* [DIRECTIONS FOR THIS TASK]
Looking through the data, please report how many lines contain the string "Open", giving nothing but the number.

* [EXCERPTED RECORDS]
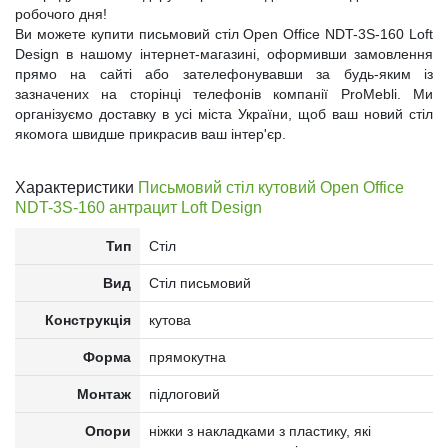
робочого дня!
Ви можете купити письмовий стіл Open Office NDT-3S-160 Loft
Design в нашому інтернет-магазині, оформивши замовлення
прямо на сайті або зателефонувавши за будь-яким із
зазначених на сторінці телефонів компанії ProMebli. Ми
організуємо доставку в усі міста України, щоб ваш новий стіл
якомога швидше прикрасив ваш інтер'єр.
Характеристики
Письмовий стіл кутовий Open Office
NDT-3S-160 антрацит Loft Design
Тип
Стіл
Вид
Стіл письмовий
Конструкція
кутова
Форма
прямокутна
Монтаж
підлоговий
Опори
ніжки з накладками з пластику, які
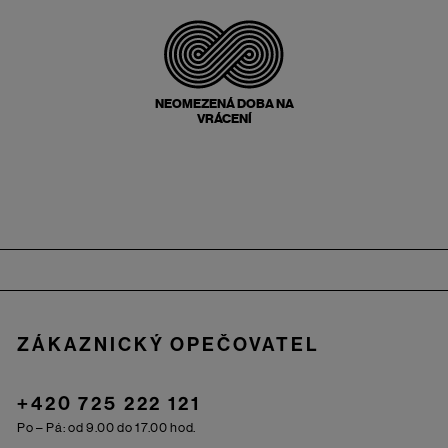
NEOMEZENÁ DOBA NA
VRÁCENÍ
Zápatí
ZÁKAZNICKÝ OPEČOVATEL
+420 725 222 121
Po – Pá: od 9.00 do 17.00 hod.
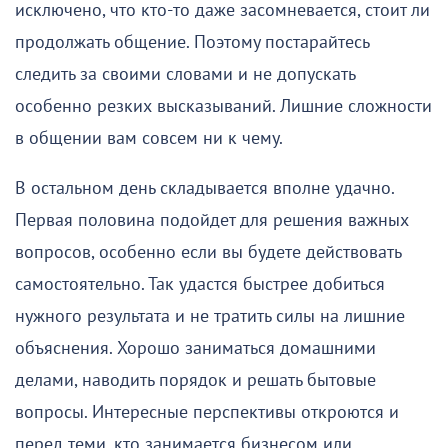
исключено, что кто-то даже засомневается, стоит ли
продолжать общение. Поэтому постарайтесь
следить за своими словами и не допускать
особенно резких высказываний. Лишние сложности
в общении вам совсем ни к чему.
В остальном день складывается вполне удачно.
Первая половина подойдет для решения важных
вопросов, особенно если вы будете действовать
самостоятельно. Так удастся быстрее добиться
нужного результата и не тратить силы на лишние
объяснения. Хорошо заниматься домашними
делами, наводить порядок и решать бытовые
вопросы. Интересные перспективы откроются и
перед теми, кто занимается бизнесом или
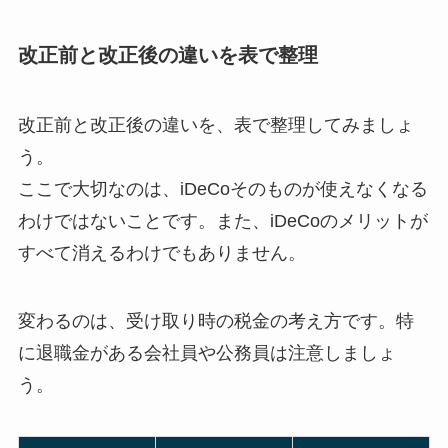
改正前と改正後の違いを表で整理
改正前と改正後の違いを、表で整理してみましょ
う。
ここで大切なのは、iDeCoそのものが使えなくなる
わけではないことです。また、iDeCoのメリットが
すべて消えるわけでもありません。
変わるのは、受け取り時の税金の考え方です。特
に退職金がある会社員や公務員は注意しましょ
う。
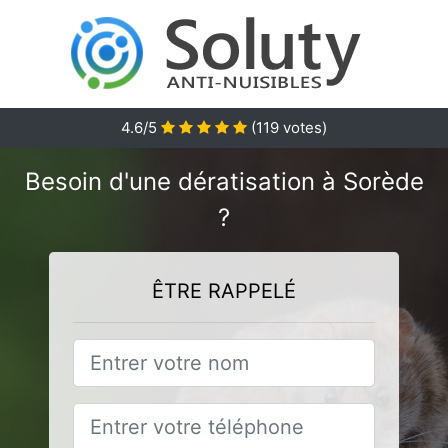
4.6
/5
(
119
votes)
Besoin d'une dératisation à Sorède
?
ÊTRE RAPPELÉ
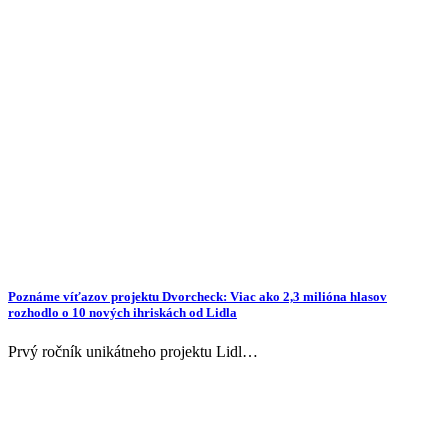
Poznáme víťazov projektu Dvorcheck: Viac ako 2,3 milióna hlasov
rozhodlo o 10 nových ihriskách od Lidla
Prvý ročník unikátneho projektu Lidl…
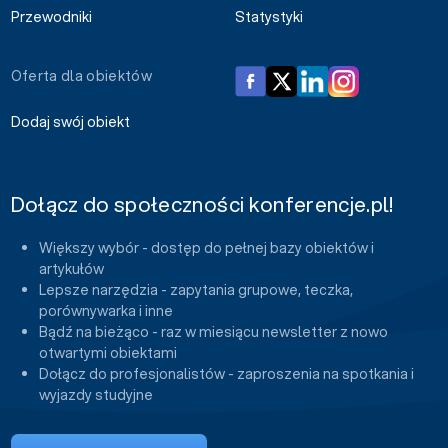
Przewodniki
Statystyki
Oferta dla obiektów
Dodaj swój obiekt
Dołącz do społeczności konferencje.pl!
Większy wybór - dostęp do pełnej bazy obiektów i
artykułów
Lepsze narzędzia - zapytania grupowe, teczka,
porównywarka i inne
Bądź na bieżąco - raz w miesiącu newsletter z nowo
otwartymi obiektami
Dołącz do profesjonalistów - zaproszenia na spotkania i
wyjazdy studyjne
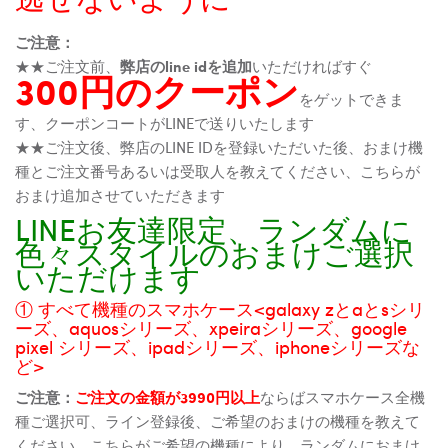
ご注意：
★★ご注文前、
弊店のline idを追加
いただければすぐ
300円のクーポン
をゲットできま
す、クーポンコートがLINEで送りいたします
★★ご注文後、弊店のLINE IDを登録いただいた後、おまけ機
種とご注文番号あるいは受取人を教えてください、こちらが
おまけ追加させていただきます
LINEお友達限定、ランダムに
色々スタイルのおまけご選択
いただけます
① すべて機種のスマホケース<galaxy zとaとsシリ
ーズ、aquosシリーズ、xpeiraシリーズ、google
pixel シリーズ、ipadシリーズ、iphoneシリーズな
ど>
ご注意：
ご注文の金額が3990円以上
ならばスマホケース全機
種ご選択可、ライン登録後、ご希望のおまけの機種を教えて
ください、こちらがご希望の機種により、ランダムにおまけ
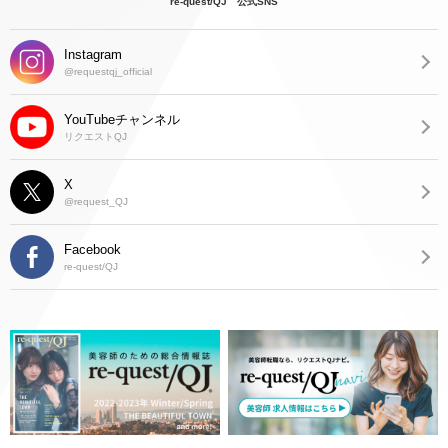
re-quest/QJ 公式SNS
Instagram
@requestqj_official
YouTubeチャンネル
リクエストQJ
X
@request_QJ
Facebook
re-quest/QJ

* [SOLUTION FOR THIS EXERCISE]
2